Goal of the exercise
Starting at the beginning of the entries and going on through the line that contains "курьера пропадает интернет", turn those lines into a numbered list with any blank lines left out.

Material to process
:::

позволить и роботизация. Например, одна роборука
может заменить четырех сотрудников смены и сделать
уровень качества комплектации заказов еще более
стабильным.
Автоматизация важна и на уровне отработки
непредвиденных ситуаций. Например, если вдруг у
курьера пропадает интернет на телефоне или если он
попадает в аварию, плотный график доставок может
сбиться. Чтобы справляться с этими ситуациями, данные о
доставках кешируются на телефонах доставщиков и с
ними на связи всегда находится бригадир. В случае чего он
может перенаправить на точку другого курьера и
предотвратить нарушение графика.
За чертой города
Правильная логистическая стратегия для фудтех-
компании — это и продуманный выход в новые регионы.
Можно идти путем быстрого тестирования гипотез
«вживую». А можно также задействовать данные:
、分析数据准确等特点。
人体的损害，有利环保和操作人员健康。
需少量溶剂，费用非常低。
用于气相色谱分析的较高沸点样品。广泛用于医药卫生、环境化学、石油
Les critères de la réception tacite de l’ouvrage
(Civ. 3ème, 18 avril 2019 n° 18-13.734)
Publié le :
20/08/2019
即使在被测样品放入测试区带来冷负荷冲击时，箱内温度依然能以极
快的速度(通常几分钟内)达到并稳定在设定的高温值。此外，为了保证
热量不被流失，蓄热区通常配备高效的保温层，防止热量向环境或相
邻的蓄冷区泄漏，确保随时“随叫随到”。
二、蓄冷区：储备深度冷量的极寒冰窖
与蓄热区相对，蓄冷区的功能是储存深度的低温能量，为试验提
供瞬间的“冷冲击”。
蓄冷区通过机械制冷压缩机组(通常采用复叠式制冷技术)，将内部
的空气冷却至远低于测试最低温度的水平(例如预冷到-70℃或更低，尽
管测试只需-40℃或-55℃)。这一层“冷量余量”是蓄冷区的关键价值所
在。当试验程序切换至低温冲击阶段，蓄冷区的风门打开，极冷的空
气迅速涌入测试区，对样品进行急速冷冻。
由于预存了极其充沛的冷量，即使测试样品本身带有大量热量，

:::

Solution to the problem
1. позволить и роботизация. Например, одна роборука
2. может заменить четырех сотрудников смены и сделать
3. уровень качества комплектации заказов еще более
4. стабильным.
5. Автоматизация важна и на уровне отработки
6. непредвиденных ситуаций. Например, если вдруг у
7. курьера пропадает интернет на телефоне или если он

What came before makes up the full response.